O livro apresenta uma reflexão sobre estratégias para aumentar a literacia em saúde junto dos jovens. Que medidas reconhecem ser urgentes no que respeita a esta equação? Como avalia o interesse dos jovens portugueses por literacia em saúde?

Os adolescentes estão a desenvolver comportamentos e hábitos de saúde ao longo da vida, e as competências que tiverem em literacia em saúde podem apoiar estilos de vida informados mais na procura de saúde.

Há necessidade de se medirem os efeitos dos programas escolares, de os fazer em parceria com instituições de saúde, que visem a promoção de competências de literacia em saúde, mas que estas estratégias se centrem na palavra, e nas vontades destes jovens.

Os adolescentes são futuros utilizadores independentes do sistema de saúde, e os jovens adultos que têm mais literacia em saúde podem contribuir para uma redução de maus resultados de saúde.

A maior literacia em saúde e a maior literacia em saúde digital capacitam os jovens para decisões mais conscientes e responsáveis sobre a sua saúde e a dos seus pares com quem se identificam (para além da família). Tudo o que os jovens considerarem significativos, seja ao nível das emoções, do corpo, das suas relações com os seus pares, das atividades como a música ou dança têm potencial promissor de literacia em saúde

Qual o papel do profissional de saúde no que toca à promoção da Literacia em Saúde dos jovens?

O profissional de saúde tem um papel fundamental em facilitar o acesso e a compreensão dos conteúdos que são abordados e motivar o jovem através da educação por pares, gamificação, da arte, do humor, mostrando a mais-valia e as vantagens em melhorar os seus níveis de literacia em saúde que ficam para a vida. O profissional deve motivar o jovem a ser um influenciador junto dos seus pares. Ensinamos os jovens, para que eles nos seus grupos ou trios sejam educadores de outros. Os comportamentos que adquirem são importantes para toda a sua vida. O acesso a informação não é conhecimento. Os profissionais têm de envolver os jovens e muitas vezes são os profissionais que não têm preparação para falar a linguagem dos jovens. Mesmo nos próprios jovens a linguagem é diferenciada.

A sexualidade pode começar mais cedo em comunidades mais carenciadas do que em comunidades com poder económico maior. Não podemos “vomitar” conteúdos com metodologias ultrapassadas. A sexualidade é uma questão estruturante e continua a haver obstáculos não apenas na comunicação como nas intervenções adaptadas a estas gerações.

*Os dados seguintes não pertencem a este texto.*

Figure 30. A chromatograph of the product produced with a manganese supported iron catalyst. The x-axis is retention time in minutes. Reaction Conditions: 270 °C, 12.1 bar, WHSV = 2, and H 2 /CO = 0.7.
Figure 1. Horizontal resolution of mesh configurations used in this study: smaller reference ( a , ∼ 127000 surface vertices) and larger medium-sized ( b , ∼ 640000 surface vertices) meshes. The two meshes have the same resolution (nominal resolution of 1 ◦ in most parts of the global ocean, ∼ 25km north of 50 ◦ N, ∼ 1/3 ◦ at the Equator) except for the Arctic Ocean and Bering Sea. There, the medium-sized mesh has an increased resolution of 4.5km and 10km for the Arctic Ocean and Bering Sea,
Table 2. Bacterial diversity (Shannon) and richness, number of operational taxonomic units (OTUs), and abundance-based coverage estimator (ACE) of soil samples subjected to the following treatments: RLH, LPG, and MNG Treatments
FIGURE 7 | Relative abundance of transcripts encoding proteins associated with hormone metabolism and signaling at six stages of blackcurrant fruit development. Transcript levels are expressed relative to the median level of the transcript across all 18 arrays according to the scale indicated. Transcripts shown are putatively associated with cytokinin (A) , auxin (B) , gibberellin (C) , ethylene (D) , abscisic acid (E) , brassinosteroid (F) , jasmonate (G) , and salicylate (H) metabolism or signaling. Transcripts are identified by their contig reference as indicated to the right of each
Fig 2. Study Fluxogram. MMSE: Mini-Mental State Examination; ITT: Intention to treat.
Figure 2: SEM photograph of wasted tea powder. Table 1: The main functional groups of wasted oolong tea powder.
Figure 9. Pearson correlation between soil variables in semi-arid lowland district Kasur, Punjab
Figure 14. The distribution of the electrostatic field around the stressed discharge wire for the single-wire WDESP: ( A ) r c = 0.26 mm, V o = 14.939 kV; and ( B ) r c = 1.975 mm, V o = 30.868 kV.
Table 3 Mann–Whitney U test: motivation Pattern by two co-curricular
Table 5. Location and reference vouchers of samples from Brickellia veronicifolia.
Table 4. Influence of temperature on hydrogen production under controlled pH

A telemedicina e os cuidados de saúde prestados à distância são já uma realidade global, e também crescente em Portugal. Que estratégias reconhece serem necessárias no que respeita à literacia em saúde digital?

A geração Z e Alpha nasceram no digital e é preciso aproveitar estes meios para melhorar a literacia em saúde. A gamificação é essencial para abordar conteúdos de saúde. Este é um caminho inadiável. Um combate mais sério a desinformação é essencial. Os adolescentes estão a usufruir e a aceder cada vez mais a serviços de saúde online, uma vez que também os sistemas de saúde têm evoluído para serviços baseados na Internet, e acrescentamos, como foi o caso desta pandemia, COVID-19.